*STATED GOAL 1*: According to the article on a possible Maple Leafs–Coyotes draft trade, which player did Toronto take with its second-round pick last year?
*STATED GOAL 2*: Extend the article on a possible Maple Leafs–Coyotes draft trade, picking up right after its final sentence.

*EXCERPT PROVIDED*:
----

Maple Leafs & Coyotes Could Make Mutually Beneficial Trade at Draft

We’re just under a month away from the 2022 NHL Draft, and with only three teams remaining in the fight for Lord Stanley, the majority of teams have shifted their focus to the offseason. Free agency and trades are always important topics, but before any of that, the first order of business is the draft. And as of right now, the Toronto Maple Leafs are staring down the barrel of one with limited picks to their name.

Related: THW 2022 NHL Draft Guide

This isn’t always a bad thing, though. Last year, the Maple Leafs didn’t have a first-round pick and only three picks overall. But they used their second-round pick to draft Matthew Knies, who quickly emerged himself as one of, if not the Maple Leafs’ top prospect, and it could be argued that he was talented enough to go in the first round. Going into the 2022 Draft, they once again only have three picks to work with, but as general manager Kyle Dubas has been known to do in the past, the possibility of trading down and getting more picks is always an option. One team in particular that could help them out is the Arizona Coyotes.

----

*STORED DATA*:
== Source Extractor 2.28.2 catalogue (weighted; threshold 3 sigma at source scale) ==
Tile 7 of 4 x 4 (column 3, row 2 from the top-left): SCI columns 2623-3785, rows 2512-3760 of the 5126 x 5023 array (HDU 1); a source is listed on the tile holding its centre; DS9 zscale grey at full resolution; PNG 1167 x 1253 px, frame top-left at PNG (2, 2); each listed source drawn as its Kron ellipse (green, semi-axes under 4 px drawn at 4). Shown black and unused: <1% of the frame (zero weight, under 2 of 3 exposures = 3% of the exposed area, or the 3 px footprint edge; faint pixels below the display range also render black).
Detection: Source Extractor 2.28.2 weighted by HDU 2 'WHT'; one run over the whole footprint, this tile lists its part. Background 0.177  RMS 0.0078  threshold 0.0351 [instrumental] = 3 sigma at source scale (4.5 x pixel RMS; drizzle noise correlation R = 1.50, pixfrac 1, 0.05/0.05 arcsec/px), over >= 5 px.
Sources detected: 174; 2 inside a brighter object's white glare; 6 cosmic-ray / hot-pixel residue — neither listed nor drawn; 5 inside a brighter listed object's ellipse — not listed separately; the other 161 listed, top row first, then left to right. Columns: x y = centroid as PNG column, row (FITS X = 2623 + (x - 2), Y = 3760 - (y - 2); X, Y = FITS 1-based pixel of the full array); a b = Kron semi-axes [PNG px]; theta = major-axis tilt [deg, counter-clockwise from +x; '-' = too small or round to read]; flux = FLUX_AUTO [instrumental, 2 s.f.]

----

*OUTPUT 1*: Matthew Knies.

*OUTPUT 2*:
Coyotes’ Draft Capital is Loaded in 2022

It’s no secret that the Coyotes have had their draft-related struggles in recent seasons. They were forced to forfeit their 2020 second-round pick and their 2021 first-round pick for violating the scouting combine policy and renounced their 2020 fourth-round pick of United States Hockey League (USHL) defenseman Mitchell Miller, who was charged with assault after physically and mentally abusing a disabled black boy in 2016. And after once again missing the playoffs and finding themselves in the top five once again, they’re probably getting tired of competing for the Draft Lottery each year.

Kyle Dubas, Toronto Maple Leafs
Kyle Dubas, Toronto Maple Leafs, 2018 NHL Draft, Dallas, TX, June 22, 2018 (Amy Irvin / The Hockey Writers)

To make up for the lost picks in 2020 and 2021, the Coyotes have accumulated an absolutely jam-packed chest of draft capital in 2022, with three first-round picks (including the third overall pick), and four second-round picks. Their second-round picks as of today are at 34th overall, 36th overall, 43rd overall, and 45th overall. With the Maple Leafs set to pick 25th overall in the first round, there’s absolutely a possibility that they could turn to the Coyotes to expand their own draft capital, especially considering the Coyotes’ other two first-round picks will be near the end of the opening round.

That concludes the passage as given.